__SOURCE TEXT__.
Electron-electron interactions play a critical role in many condensed matter phenomena, and it is tempting to find a way to control them by changing the interactions’ strength. One possible approach is to place a studied system in proximity of a metal, which induces additional screening and hence suppresses electron interactions. Here, using devices with atomically-thin gate dielectrics and atomically-flat metallic gates, we measure the electron-electron scattering length in graphene and report qualitative deviations from the standard behavior. The changes induced by screening become important only at gate dielectric thicknesses of a few nm, much smaller than a typical separation between electrons. Our theoretical analysis agrees well with the scattering rates extracted from measurements of electron viscosity in monolayer graphene and of umklapp electron-electron scattering in graphene superlattices. The results provide a guidance for future attempts to achieve proximity screening of many-body phenomena in two-dimensional systems.

__REQUIREMENT__. Please answer from the graphene screening text: at what gate dielectric thickness do the changes induced by screening become important?

__INFORMATION SUPPLIED__.

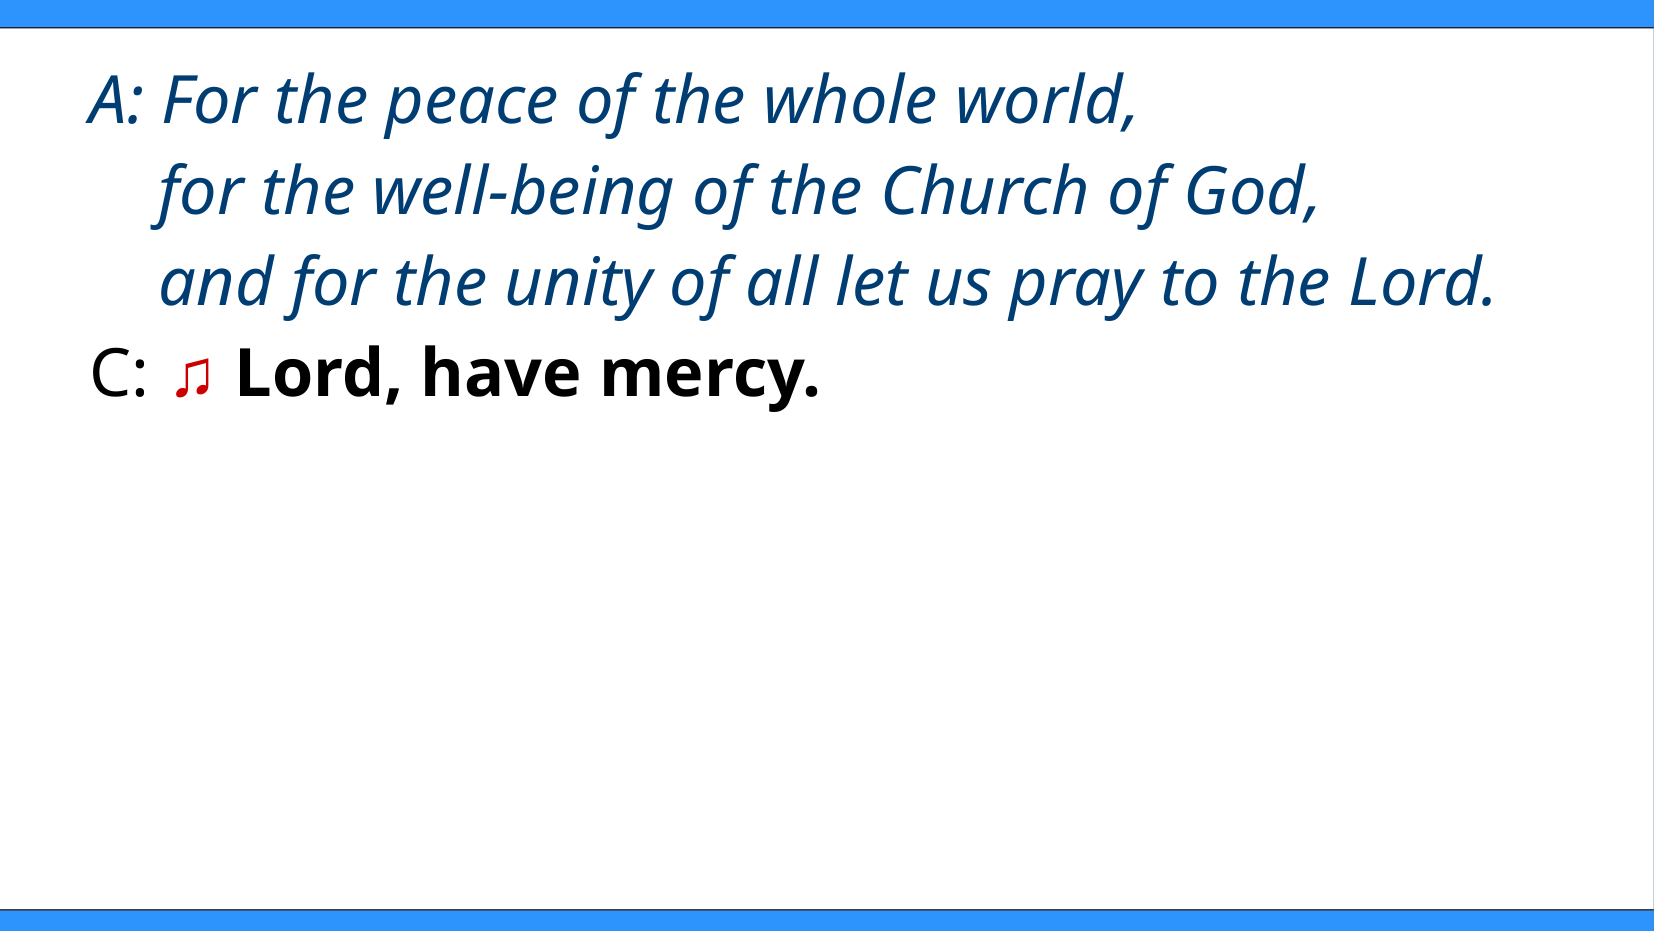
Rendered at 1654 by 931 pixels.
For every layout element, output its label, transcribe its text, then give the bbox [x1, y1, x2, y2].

__EXERCISE RESPONSE__. Only at thicknesses of a few nm, much smaller than a typical separation between electrons.